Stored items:
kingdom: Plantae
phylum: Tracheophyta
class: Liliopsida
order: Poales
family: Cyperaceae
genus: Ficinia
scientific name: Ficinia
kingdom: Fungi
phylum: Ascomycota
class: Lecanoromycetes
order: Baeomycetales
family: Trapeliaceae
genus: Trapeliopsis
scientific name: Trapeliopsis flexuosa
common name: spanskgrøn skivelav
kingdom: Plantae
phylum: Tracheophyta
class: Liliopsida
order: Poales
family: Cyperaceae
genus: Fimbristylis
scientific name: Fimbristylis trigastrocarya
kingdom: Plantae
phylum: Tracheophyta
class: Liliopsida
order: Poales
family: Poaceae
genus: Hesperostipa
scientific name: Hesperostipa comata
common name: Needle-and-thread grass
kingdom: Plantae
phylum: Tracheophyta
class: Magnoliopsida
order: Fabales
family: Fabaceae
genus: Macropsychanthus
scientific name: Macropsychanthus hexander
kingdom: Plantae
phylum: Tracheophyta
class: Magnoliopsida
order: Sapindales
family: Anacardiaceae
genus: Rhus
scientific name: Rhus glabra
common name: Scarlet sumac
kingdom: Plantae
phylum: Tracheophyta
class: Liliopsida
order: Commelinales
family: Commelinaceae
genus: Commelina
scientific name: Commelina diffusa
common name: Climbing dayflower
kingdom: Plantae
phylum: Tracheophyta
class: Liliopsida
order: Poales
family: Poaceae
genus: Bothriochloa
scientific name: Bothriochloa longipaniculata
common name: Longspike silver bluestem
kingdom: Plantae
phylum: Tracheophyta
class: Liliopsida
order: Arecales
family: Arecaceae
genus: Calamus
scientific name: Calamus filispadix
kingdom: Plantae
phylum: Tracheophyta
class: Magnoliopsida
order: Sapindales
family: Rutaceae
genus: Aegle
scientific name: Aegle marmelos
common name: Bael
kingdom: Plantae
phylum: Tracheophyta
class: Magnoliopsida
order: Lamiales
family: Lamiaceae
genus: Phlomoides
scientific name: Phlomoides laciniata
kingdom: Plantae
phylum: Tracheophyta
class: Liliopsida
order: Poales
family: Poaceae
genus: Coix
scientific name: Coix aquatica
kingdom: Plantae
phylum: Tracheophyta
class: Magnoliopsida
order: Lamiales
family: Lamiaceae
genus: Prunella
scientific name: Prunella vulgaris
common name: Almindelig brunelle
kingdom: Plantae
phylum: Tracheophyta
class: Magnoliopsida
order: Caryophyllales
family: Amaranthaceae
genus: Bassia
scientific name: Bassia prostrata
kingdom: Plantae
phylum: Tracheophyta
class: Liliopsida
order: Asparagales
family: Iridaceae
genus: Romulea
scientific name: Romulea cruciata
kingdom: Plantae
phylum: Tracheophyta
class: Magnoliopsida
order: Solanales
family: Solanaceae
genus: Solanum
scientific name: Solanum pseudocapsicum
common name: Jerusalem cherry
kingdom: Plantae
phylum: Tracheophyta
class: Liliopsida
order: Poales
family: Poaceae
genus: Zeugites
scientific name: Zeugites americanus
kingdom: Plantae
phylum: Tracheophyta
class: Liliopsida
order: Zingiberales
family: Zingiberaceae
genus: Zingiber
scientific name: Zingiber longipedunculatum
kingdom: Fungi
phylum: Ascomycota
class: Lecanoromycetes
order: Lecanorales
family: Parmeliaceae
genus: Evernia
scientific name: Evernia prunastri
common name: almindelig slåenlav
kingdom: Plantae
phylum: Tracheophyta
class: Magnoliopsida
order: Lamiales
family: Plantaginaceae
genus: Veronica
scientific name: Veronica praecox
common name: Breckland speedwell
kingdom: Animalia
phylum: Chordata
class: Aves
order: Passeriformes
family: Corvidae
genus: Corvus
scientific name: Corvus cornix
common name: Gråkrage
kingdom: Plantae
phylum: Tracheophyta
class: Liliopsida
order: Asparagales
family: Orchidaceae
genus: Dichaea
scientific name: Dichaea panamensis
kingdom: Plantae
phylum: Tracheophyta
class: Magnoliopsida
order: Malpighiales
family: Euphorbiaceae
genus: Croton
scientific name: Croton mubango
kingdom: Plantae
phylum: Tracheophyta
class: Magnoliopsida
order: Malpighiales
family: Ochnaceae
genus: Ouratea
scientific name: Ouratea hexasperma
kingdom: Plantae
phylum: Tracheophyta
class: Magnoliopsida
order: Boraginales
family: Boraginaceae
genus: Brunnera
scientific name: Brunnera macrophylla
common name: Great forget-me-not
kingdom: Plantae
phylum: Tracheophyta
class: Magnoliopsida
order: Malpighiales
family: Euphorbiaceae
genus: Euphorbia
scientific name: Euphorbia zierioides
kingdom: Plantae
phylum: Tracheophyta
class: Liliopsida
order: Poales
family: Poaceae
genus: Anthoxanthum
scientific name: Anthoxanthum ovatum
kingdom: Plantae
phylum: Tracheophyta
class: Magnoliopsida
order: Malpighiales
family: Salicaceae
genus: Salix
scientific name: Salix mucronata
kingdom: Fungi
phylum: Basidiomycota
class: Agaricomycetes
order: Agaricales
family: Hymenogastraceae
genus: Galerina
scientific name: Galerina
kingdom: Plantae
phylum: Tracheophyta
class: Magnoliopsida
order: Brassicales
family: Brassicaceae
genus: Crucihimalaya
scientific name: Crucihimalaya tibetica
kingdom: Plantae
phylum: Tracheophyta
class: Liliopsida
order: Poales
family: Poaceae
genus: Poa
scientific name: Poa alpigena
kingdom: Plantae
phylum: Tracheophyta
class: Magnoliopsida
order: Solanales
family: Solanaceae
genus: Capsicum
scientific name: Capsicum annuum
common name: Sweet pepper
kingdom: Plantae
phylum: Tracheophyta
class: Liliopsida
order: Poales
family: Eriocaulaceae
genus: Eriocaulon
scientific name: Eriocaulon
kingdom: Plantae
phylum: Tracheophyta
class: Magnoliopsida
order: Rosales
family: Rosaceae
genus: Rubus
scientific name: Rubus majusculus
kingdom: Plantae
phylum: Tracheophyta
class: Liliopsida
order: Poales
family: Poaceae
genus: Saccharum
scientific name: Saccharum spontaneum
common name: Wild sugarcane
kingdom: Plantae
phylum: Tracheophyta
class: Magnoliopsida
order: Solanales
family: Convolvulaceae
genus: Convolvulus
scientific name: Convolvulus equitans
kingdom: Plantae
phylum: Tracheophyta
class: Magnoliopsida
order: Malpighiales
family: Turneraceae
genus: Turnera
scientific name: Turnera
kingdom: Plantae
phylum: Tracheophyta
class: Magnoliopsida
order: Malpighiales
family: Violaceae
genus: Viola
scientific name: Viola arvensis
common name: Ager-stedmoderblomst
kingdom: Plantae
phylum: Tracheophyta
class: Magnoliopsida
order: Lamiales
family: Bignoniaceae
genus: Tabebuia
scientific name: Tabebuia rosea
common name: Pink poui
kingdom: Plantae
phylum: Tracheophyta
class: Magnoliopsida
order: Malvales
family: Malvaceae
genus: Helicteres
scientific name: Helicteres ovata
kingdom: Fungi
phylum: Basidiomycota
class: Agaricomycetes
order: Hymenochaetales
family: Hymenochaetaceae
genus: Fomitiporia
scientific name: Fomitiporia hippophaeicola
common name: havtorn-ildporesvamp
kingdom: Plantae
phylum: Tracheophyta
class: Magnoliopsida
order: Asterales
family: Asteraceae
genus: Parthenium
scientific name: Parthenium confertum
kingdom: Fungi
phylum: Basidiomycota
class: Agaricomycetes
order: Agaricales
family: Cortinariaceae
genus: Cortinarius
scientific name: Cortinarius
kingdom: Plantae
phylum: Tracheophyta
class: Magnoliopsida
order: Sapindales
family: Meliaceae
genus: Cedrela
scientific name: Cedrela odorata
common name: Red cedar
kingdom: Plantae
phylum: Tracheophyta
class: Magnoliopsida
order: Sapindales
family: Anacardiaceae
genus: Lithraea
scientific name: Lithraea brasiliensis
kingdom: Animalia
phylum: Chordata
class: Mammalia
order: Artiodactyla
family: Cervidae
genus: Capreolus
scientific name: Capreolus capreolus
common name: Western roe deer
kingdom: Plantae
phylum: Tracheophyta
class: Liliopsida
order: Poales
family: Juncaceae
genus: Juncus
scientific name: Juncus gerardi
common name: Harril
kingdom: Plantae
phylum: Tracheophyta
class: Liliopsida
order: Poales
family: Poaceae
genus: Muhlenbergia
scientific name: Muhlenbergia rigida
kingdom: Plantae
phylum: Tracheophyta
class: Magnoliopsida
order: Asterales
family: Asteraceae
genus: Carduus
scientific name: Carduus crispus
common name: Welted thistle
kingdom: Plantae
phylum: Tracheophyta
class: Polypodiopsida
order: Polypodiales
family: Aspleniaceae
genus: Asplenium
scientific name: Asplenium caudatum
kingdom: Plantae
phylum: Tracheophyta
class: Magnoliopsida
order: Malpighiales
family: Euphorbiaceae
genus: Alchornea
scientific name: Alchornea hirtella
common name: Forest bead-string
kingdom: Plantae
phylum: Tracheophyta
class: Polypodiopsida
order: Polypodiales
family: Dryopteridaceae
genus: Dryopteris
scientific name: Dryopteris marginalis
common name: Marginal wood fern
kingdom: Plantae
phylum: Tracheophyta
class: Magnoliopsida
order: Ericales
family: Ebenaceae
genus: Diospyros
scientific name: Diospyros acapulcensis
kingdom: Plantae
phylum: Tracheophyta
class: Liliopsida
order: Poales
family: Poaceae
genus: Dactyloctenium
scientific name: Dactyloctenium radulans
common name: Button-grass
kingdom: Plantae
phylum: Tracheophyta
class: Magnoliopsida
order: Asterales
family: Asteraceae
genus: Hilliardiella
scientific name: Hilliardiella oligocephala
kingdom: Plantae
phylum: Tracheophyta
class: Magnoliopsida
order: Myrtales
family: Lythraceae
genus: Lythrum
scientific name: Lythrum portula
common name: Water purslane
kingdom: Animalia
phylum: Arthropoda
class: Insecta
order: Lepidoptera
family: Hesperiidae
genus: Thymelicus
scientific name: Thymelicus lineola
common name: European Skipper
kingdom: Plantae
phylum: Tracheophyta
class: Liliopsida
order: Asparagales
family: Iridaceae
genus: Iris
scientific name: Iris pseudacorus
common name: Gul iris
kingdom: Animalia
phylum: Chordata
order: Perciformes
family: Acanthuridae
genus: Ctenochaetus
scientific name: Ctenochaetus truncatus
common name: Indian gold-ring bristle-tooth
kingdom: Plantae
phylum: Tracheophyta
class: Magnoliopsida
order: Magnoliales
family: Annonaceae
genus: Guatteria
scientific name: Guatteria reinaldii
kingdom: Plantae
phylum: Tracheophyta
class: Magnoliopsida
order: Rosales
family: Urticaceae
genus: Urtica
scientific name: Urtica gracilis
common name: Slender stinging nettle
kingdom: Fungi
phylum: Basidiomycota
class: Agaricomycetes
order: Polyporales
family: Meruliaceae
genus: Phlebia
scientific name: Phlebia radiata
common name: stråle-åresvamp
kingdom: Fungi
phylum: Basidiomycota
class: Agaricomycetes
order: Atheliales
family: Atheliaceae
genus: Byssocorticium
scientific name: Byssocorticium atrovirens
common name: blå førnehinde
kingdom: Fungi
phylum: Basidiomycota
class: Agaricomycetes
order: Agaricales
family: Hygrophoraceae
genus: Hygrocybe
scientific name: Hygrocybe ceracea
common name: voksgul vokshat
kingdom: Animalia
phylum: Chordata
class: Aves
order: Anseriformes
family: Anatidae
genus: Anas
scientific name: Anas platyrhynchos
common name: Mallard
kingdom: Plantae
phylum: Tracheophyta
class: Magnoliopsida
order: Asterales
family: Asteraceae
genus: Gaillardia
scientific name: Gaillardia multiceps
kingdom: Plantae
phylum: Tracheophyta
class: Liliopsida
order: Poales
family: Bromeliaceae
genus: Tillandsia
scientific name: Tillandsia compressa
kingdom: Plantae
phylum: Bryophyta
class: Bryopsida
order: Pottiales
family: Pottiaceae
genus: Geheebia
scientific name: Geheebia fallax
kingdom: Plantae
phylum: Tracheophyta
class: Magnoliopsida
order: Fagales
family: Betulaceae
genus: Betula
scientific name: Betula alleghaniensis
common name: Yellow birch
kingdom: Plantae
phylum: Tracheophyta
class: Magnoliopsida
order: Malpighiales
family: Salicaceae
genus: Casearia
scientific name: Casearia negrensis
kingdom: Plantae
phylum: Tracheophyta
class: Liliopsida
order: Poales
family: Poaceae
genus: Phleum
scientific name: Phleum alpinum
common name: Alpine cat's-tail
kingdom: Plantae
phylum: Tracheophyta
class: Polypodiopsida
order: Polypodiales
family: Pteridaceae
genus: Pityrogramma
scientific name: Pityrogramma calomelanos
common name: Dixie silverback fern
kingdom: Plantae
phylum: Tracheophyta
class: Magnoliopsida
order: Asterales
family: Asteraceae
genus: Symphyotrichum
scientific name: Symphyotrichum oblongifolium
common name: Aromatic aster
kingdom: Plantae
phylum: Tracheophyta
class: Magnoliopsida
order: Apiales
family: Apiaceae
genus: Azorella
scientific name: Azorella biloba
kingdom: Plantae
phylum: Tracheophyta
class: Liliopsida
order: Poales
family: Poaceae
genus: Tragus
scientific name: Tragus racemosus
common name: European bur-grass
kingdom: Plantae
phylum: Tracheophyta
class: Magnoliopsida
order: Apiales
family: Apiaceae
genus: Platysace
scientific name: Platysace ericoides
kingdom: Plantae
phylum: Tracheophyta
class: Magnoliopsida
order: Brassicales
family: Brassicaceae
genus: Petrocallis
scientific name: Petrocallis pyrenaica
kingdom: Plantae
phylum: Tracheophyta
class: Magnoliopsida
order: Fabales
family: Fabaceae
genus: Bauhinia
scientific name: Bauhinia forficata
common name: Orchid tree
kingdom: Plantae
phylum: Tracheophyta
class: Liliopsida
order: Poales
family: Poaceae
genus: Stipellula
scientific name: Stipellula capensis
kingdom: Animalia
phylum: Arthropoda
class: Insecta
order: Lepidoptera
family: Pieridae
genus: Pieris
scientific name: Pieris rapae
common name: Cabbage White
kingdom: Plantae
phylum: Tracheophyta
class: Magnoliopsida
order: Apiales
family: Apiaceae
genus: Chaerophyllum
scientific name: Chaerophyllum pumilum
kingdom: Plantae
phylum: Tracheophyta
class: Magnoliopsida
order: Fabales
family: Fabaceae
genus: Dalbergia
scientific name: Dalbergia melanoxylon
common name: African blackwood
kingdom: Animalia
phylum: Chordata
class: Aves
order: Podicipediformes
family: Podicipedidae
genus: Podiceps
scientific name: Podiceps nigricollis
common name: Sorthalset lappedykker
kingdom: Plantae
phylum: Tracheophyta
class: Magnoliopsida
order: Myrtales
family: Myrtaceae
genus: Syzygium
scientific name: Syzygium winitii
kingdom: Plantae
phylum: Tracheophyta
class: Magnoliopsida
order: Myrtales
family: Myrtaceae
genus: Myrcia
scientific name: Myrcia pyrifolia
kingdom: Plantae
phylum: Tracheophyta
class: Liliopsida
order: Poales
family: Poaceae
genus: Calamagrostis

EXERCISE BRIEF: Rewrite everything from the line containing "common name: Indian gold-ring bristle-tooth" down to the line containing "genus: Geheebia" as a two-column CSV with the headers field and value, one row per line of data. Put each entry in its own quoted field and replace any line breaks with spaces.

CORRECT RESPONSE:
field,value
"common name:","Indian gold-ring bristle-tooth"
"kingdom:","Plantae"
"phylum:","Tracheophyta"
"class:","Magnoliopsida"
"order:","Magnoliales"
"family:","Annonaceae"
"genus:","Guatteria"
"scientific name:","Guatteria reinaldii"
"kingdom:","Plantae"
"phylum:","Tracheophyta"
"class:","Magnoliopsida"
"order:","Rosales"
"family:","Urticaceae"
"genus:","Urtica"
"scientific name:","Urtica gracilis"
"common name:","Slender stinging nettle"
"kingdom:","Fungi"
"phylum:","Basidiomycota"
"class:","Agaricomycetes"
"order:","Polyporales"
"family:","Meruliaceae"
"genus:","Phlebia"
"scientific name:","Phlebia radiata"
"common name:","stråle-åresvamp"
"kingdom:","Fungi"
"phylum:","Basidiomycota"
"class:","Agaricomycetes"
"order:","Atheliales"
"family:","Atheliaceae"
"genus:","Byssocorticium"
"scientific name:","Byssocorticium atrovirens"
"common name:","blå førnehinde"
"kingdom:","Fungi"
"phylum:","Basidiomycota"
"class:","Agaricomycetes"
"order:","Agaricales"
"family:","Hygrophoraceae"
"genus:","Hygrocybe"
"scientific name:","Hygrocybe ceracea"
"common name:","voksgul vokshat"
"kingdom:","Animalia"
"phylum:","Chordata"
"class:","Aves"
"order:","Anseriformes"
"family:","Anatidae"
"genus:","Anas"
"scientific name:","Anas platyrhynchos"
"common name:","Mallard"
"kingdom:","Plantae"
"phylum:","Tracheophyta"
"class:","Magnoliopsida"
"order:","Asterales"
"family:","Asteraceae"
"genus:","Gaillardia"
"scientific name:","Gaillardia multiceps"
"kingdom:","Plantae"
"phylum:","Tracheophyta"
"class:","Liliopsida"
"order:","Poales"
"family:","Bromeliaceae"
"genus:","Tillandsia"
"scientific name:","Tillandsia compressa"
"kingdom:","Plantae"
"phylum:","Bryophyta"
"class:","Bryopsida"
"order:","Pottiales"
"family:","Pottiaceae"
"genus:","Geheebia"